Chapter One: Into the Maelstrom

Even while I gazed, this current acquired a monstrous velocity. Each moment added to its speed -- to its headlong impetuosity. In five minutes the whole sea, as far as Vurrgh, was lashed into ungovernable fury; but it was between Moskoe and the coast that the main uproar held its sway. Here the vast bed of the waters, seamed and scarred into a thousand conflicting channels, burst suddenly into phrensied convulsion -- heaving, boiling, hissing -- gyrating in gigantic and innumerable vortices, and all whirling and plunging on to the eastward with a rapidity which water never elsewhere assumes except in precipitous descents."

-- Edgar Allan Poe, "A Descent into the Maelstrom"

In centuries gone by, people regarded the waters of the world with fear, awe, wonder, and terror. The deeps were places no human being had plumbed, inhabited by strange and frightening creatures. The far shores of the world were terra incognito, unexplored lands where all kinds of unlikely creatures and mysterious perils might lurk.

Water has always posed a powerful lure to adventurers of all kinds. It is a frightening and forbidding barrier to the dungeon explorer, offering the promise of a horribly cold and lightless death. In the water, even the most skillful and daring of heroes is peculiarly vulnerable: slow, weak, and blind when compared to her normal capabilities. Water is a road to mystery, wonders, and monsters for the seafarer, a realm of chaos and disorder in which impossible things happen and the gods repay the hubris of humankind with terrible dooms and curses. Finally, water hides a parallel dimension only a few feet below its surface, where untold treasures and marvels (and sometimes horrors) await those who overcome the barrier between these two worlds.

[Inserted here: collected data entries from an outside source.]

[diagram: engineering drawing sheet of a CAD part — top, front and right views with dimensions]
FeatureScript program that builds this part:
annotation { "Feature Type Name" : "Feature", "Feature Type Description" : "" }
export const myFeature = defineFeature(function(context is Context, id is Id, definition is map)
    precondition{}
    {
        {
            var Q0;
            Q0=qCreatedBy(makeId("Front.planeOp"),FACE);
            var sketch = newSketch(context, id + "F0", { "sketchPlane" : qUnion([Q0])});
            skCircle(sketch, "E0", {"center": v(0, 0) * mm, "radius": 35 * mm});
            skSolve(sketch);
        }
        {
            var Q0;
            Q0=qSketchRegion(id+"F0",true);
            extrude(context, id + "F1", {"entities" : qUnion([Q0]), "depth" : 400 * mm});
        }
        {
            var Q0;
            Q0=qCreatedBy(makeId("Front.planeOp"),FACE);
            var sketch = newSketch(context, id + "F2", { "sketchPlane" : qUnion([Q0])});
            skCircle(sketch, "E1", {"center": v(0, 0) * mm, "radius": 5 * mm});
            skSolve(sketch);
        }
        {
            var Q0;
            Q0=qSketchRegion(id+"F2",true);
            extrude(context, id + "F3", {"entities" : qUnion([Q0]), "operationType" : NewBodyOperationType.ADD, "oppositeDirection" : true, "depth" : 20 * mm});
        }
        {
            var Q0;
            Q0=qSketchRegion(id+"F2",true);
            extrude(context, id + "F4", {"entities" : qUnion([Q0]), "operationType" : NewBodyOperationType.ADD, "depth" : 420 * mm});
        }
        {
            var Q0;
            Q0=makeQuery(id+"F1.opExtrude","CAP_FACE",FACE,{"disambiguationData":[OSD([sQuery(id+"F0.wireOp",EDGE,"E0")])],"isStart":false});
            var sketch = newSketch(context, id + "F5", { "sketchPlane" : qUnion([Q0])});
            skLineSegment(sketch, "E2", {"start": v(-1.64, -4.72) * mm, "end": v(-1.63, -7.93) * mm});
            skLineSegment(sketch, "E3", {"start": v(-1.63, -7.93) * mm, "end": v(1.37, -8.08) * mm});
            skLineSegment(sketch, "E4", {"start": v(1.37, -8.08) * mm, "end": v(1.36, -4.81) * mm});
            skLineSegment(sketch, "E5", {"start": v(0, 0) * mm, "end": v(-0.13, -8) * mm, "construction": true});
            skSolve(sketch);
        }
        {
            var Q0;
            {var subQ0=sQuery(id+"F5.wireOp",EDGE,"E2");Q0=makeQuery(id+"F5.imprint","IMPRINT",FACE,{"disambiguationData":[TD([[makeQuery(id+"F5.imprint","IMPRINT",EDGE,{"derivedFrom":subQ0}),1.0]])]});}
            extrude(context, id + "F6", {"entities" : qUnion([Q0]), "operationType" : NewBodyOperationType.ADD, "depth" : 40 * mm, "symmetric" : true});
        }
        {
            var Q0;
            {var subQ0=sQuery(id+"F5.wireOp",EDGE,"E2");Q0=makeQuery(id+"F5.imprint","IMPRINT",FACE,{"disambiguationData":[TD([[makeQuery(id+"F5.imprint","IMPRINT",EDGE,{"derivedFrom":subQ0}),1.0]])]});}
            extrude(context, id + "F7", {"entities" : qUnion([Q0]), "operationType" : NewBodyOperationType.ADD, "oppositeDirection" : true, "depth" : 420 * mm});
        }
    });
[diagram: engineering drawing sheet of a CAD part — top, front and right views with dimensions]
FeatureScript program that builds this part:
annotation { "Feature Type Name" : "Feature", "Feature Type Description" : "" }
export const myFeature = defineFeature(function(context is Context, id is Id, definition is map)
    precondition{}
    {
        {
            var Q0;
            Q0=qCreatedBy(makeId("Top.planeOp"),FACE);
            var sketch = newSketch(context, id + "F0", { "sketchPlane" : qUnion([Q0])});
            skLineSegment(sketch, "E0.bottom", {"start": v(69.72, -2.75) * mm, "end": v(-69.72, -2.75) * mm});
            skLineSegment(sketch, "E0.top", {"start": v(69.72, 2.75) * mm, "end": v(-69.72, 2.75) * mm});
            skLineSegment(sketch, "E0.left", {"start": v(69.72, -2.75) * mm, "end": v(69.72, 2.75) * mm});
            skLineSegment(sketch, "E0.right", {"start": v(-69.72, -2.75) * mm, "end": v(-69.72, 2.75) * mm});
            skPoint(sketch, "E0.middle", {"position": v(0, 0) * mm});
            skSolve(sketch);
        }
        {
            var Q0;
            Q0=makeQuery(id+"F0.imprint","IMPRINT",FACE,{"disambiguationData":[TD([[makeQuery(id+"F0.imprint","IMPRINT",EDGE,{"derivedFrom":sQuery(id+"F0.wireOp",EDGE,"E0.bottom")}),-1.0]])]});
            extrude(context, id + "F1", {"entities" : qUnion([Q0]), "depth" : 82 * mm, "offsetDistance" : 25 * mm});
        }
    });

The maelstrom serves as something of an allegory for the power and peril of water. At times it is calm and safe, a familiar road easily crossed -- but at other times it is a dark and lethal vortex, a force so powerful that no courage, skill, or magic can hope to quell its blind hunger or escape its insidious grasp. Even the bravest of heroes hesitates before risking its wrath.